基金supported by the National Natural Science Foundation of China (Grant Nos. 41373010 & 41590624)
文摘In the deep Earth, hydrogen mainly occurs as structural hydroxyl and molecular water in minerals and melts, constituting mobile and immobile aqueous components. Hydrous minerals contain hydrogen which occupies a specific structural position and constitutes an indispensable component of chemical formulae. On the other hand, nominally anhydrous minerals do not contain hydrogen in their chemical formulae, but can host trace amounts of water in structural position and lattice defect. The molecular water may occur in the lattice defect as fluid/melt inclusions in minerals. Even though the water content of nominally anhydrous minerals is very limited generally in the order of ppm(parts per million), they may play a significant role in influencing the physicochemical properties of mineral and rock systems.
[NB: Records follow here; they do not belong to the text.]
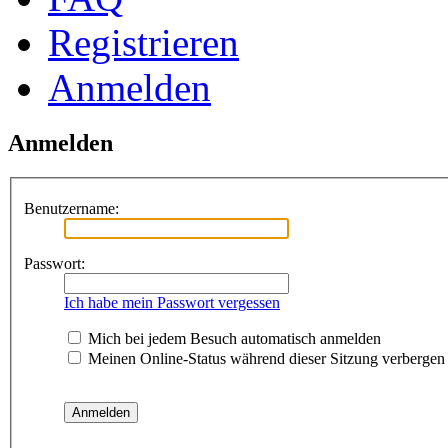
Registrieren
Anmelden
Anmelden
Benutzername:
Passwort:
Ich habe mein Passwort vergessen
Mich bei jedem Besuch automatisch anmelden
Meinen Online-Status während dieser Sitzung verbergen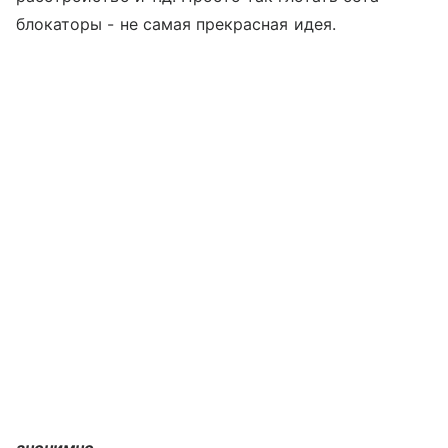
блокаторы - не самая прекрасная идея.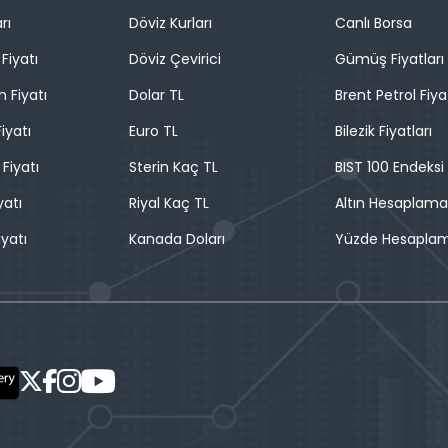
rı
Döviz Kurları
Canlı Borsa
Fiyatı
Döviz Çevirici
Gümüş Fiyatları
n Fiyatı
Dolar TL
Brent Petrol Fiya
iyatı
Euro TL
Bilezik Fiyatları
 Fiyatı
Sterin Kaç TL
BIST 100 Endeksi
yatı
Riyal Kaç TL
Altın Hesaplama
iyatı
Kanada Doları
Yüzde Hesapla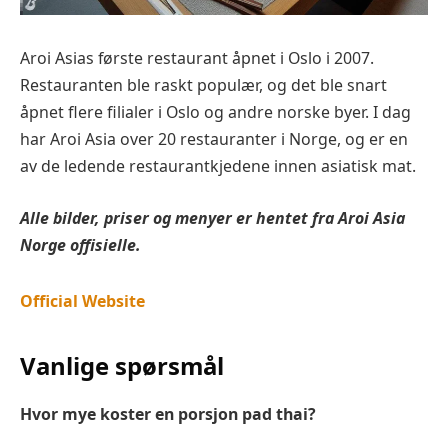
Aroi Asias første restaurant åpnet i Oslo i 2007.
Restauranten ble raskt populær, og det ble snart
åpnet flere filialer i Oslo og andre norske byer. I dag
har Aroi Asia over 20 restauranter i Norge, og er en
av de ledende restaurantkjedene innen asiatisk mat.
Alle bilder, priser og menyer er hentet fra Aroi Asia
Norge offisielle.
Official Website
Vanlige spørsmål
Hvor mye koster en porsjon pad thai?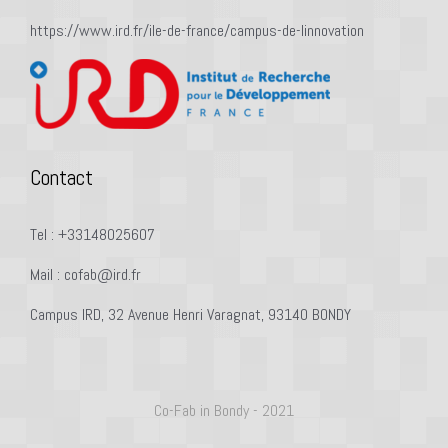
https://www.ird.fr/ile-de-france/campus-de-linnovation
Contact
Tel : +33148025607
Mail : cofab@ird.fr
Campus IRD, 32 Avenue Henri Varagnat, 93140 BONDY
Co-Fab in Bondy - 2021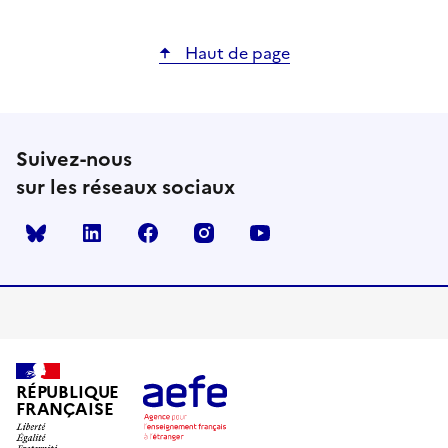
Haut de page
Suivez-nous
sur les réseaux sociaux
Bluesky
linkedin
facebook
instagram
youtube
RÉPUBLIQUE
FRANÇAISE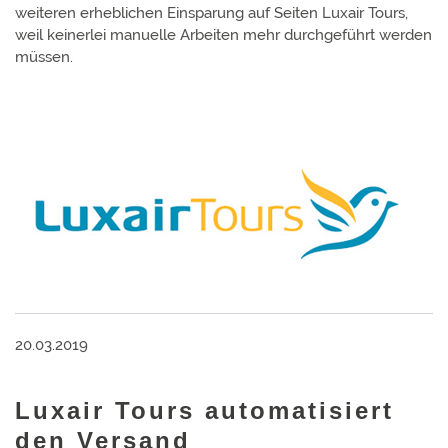
weiteren erheb­lichen Ein­sparung auf Seiten Luxair Tours,
weil keinerlei manuelle Arbeiten mehr durch­geführt werden
müssen.
20.03.2019
Luxair Tours automatisiert
den Versand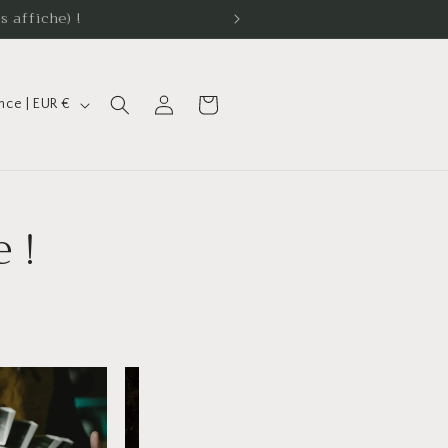
s affiche) !
Connexion
Panier
France | EUR €
 !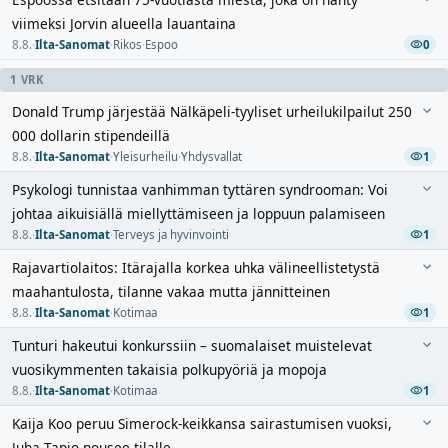
viimeksi Jorvin alueella lauantaina
8.8.
·
Ilta-Sanomat
·
Rikos
·
Espoo
0
1 VRK
Donald Trump järjestää Nälkäpeli-tyyliset urheilukilpailut 250
000 dollarin stipendeillä
8.8.
·
Ilta-Sanomat
·
Yleisurheilu
·
Yhdysvallat
1
Psykologi tunnistaa vanhimman tyttären syndrooman: Voi
johtaa aikuisiällä miellyttämiseen ja loppuun palamiseen
8.8.
·
Ilta-Sanomat
·
Terveys ja hyvinvointi
1
Rajavartiolaitos: Itärajalla korkea uhka välineellistetystä
maahantulosta, tilanne vakaa mutta jännitteinen
8.8.
·
Ilta-Sanomat
·
Kotimaa
1
Tunturi hakeutui konkurssiin – suomalaiset muistelevat
vuosikymmenten takaisia polkupyöriä ja mopoja
8.8.
·
Ilta-Sanomat
·
Kotimaa
1
Kaija Koo peruu Simerock-keikkansa sairastumisen vuoksi,
Juha Tapio nousee tilalle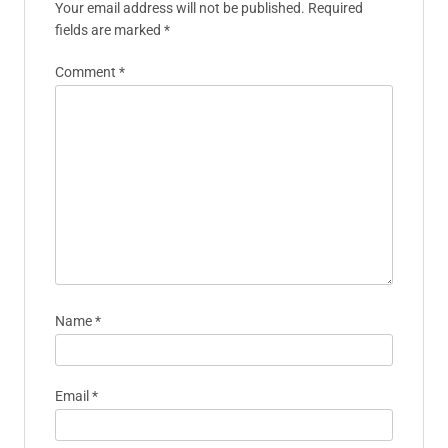
Your email address will not be published.
Required
fields are marked
*
Comment
*
Name
*
Email
*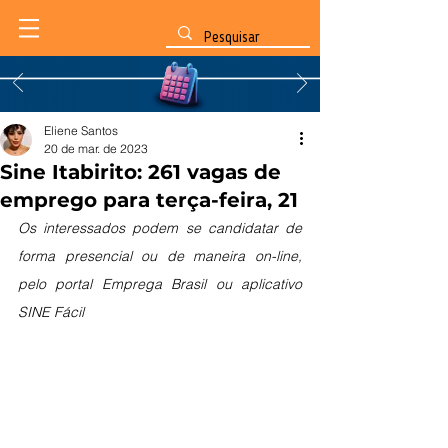
Eliene Santos
20 de mar. de 2023
Sine Itabirito: 261 vagas de
emprego para terça-feira, 21
Os interessados podem se candidatar de 
forma presencial ou de maneira on-line, 
pelo portal Emprega Brasil ou aplicativo 
SINE Fácil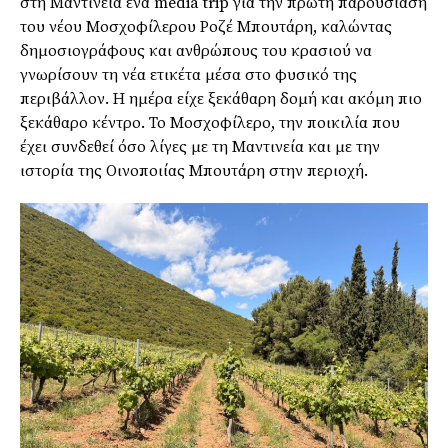
στη Μαντινεία ένα media trip για την πρώτη παρουσίαση
του νέου Μοσχοφίλερου Ροζέ Μπουτάρη, καλώντας
δημοσιογράφους και ανθρώπους του κρασιού να
γνωρίσουν τη νέα ετικέτα μέσα στο φυσικό της
περιβάλλον. Η ημέρα είχε ξεκάθαρη δομή και ακόμη πιο
ξεκάθαρο κέντρο. Το Μοσχοφίλερο, την ποικιλία που
έχει συνδεθεί όσο λίγες με τη Μαντινεία και με την
ιστορία της Οινοποιίας Μπουτάρη στην περιοχή.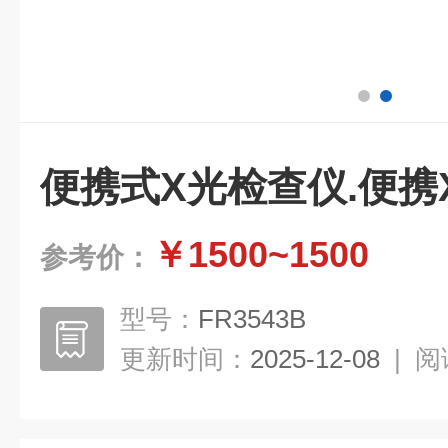
便携式X光检查仪.便携
￥1500~1500
参考价：
型号：
FR3543B
更新时间：
2025-12-08
|
阅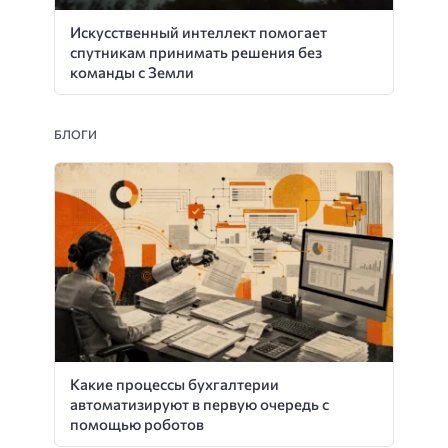
Искусственный интеллект помогает
спутникам принимать решения без
команды с Земли
БЛОГИ
Какие процессы бухгалтерии
автоматизируют в первую очередь с
помощью роботов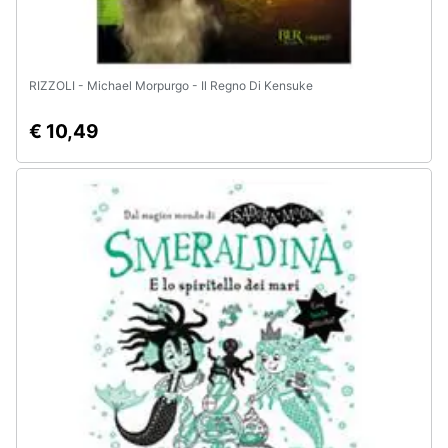
RIZZOLI - Michael Morpurgo - Il Regno Di Kensuke
€ 10,49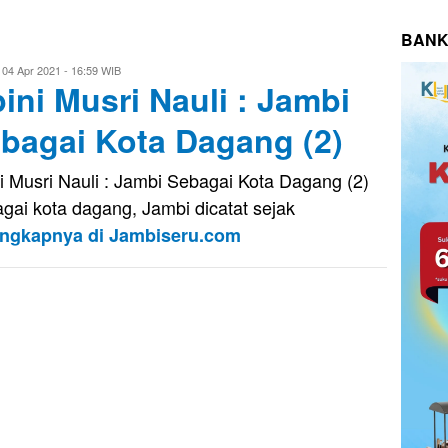
BANK
ri
04 Apr 2021 - 16:59 WIB
ini Musri Nauli : Jambi
aputra
bagai Kota Dagang (2)
i Musri Nauli : Jambi Sebagai Kota Dagang (2)
gai kota dagang, Jambi dicatat sejak
engkapnya di Jambiseru.com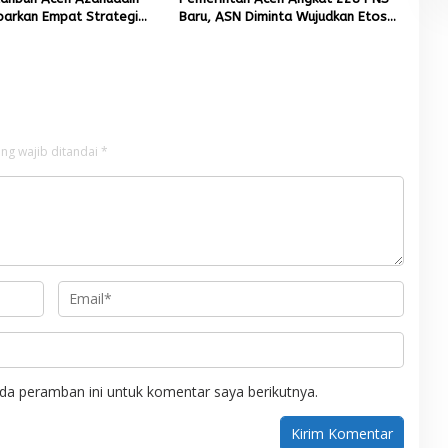
parkan Empat Strategi
Baru, ASN Diminta Wujudkan Etos
n Sawah Rusak Berat
Kerja yang Tinggi
cana
ng wajib ditandai
*
da peramban ini untuk komentar saya berikutnya.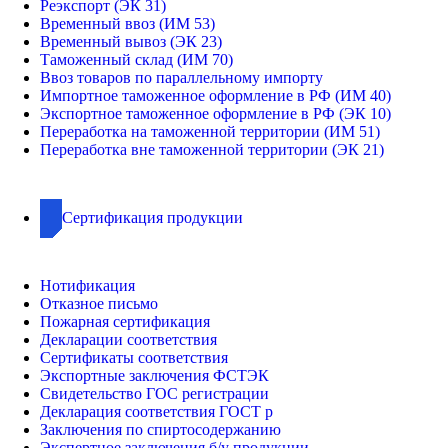
Реэкспорт (ЭК 31)
Временный ввоз (ИМ 53)
Временный вывоз (ЭК 23)
Таможенный склад (ИМ 70)
Ввоз товаров по параллельному импорту
Импортное таможенное оформление в РФ (ИМ 40)
Экспортное таможенное оформление в РФ (ЭК 10)
Переработка на таможенной территории (ИМ 51)
Переработка вне таможенной территории (ЭК 21)
Сертификация продукции
Нотификация
Отказное письмо
Пожарная сертификация
Декларации соответствия
Сертификаты соответствия
Экспортные заключения ФСТЭК
Свидетельство ГОС регистрации
Декларация соответствия ГОСТ р
Заключения по спиртосодержанию
Экспертное заключения б/у продукции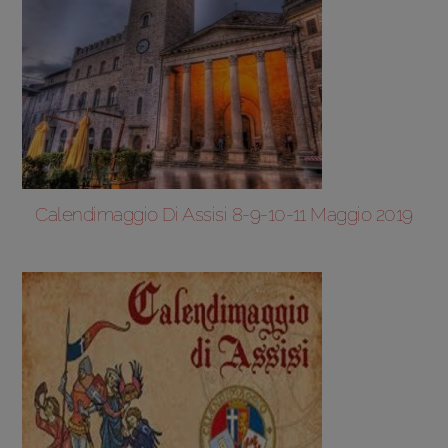
Calendimaggio Di Assisi 8-9-10-11 Maggio 2019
With the continuous improvement of modern instrumentations, the analytical methodology exhibits trends for higher spatial resolution, lower detection limit and integral multiple methods on the water amount and its isotopic ratio. Among these methods, Fourier transform infrared spectrometry remains the most widely used, while secondary ion mass spectrometry, continuous flow mass spectrometry, elastic recoil detection analysis and Raman spectrometry are promising. This paper provides a brief review on the methodological progress and their applications to the analysis of structural water in nominally anhydrous minerals.